• **Activity**:
Please update these lines by changing "Attendant" to "Clerk" and leaving the rest unchanged.

■ ■ ■ ■

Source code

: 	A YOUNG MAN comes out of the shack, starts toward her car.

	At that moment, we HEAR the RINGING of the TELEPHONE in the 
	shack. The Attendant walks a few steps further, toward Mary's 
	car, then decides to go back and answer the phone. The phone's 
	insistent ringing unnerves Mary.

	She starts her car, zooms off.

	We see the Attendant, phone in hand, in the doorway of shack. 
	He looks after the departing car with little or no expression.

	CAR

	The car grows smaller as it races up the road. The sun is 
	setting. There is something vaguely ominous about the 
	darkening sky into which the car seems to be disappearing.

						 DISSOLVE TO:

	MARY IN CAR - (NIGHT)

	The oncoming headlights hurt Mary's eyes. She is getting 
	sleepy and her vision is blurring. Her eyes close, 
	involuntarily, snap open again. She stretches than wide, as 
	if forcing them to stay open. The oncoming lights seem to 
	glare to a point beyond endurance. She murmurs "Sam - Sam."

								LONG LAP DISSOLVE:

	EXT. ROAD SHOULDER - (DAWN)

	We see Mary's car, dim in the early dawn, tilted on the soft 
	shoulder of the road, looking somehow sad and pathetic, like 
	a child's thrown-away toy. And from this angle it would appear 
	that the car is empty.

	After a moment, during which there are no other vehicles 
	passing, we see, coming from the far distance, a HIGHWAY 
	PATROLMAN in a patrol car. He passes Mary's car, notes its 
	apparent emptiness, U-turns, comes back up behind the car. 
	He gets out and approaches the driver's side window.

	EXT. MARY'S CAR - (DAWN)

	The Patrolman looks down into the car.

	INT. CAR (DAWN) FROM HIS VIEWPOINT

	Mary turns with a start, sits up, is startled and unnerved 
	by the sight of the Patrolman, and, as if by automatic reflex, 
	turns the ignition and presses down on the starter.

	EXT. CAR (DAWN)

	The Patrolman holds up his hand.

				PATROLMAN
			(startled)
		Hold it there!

■ ■ ■ ■

• **Answer space**:
Source code

: 	A YOUNG MAN comes out of the shack, starts toward her car.

	At that moment, we HEAR the RINGING of the TELEPHONE in the 
	shack. The Clerk walks a few steps further, toward Mary's 
	car, then decides to go back and answer the phone. The phone's 
	insistent ringing unnerves Mary.

	She starts her car, zooms off.

	We see the Clerk, phone in hand, in the doorway of shack. 
	He looks after the departing car with little or no expression.

	CAR

	The car grows smaller as it races up the road. The sun is 
	setting. There is something vaguely ominous about the 
	darkening sky into which the car seems to be disappearing.

						 DISSOLVE TO:

	MARY IN CAR - (NIGHT)

	The oncoming headlights hurt Mary's eyes. She is getting 
	sleepy and her vision is blurring. Her eyes close, 
	involuntarily, snap open again. She stretches than wide, as 
	if forcing them to stay open. The oncoming lights seem to 
	glare to a point beyond endurance. She murmurs "Sam - Sam."

								LONG LAP DISSOLVE:

	EXT. ROAD SHOULDER - (DAWN)

	We see Mary's car, dim in the early dawn, tilted on the soft 
	shoulder of the road, looking somehow sad and pathetic, like 
	a child's thrown-away toy. And from this angle it would appear 
	that the car is empty.

	After a moment, during which there are no other vehicles 
	passing, we see, coming from the far distance, a HIGHWAY 
	PATROLMAN in a patrol car. He passes Mary's car, notes its 
	apparent emptiness, U-turns, comes back up behind the car. 
	He gets out and approaches the driver's side window.

	EXT. MARY'S CAR - (DAWN)

	The Patrolman looks down into the car.

	INT. CAR (DAWN) FROM HIS VIEWPOINT

	Mary turns with a start, sits up, is startled and unnerved 
	by the sight of the Patrolman, and, as if by automatic reflex, 
	turns the ignition and presses down on the starter.

	EXT. CAR (DAWN)

	The Patrolman holds up his hand.

				PATROLMAN
			(startled)
		Hold it there!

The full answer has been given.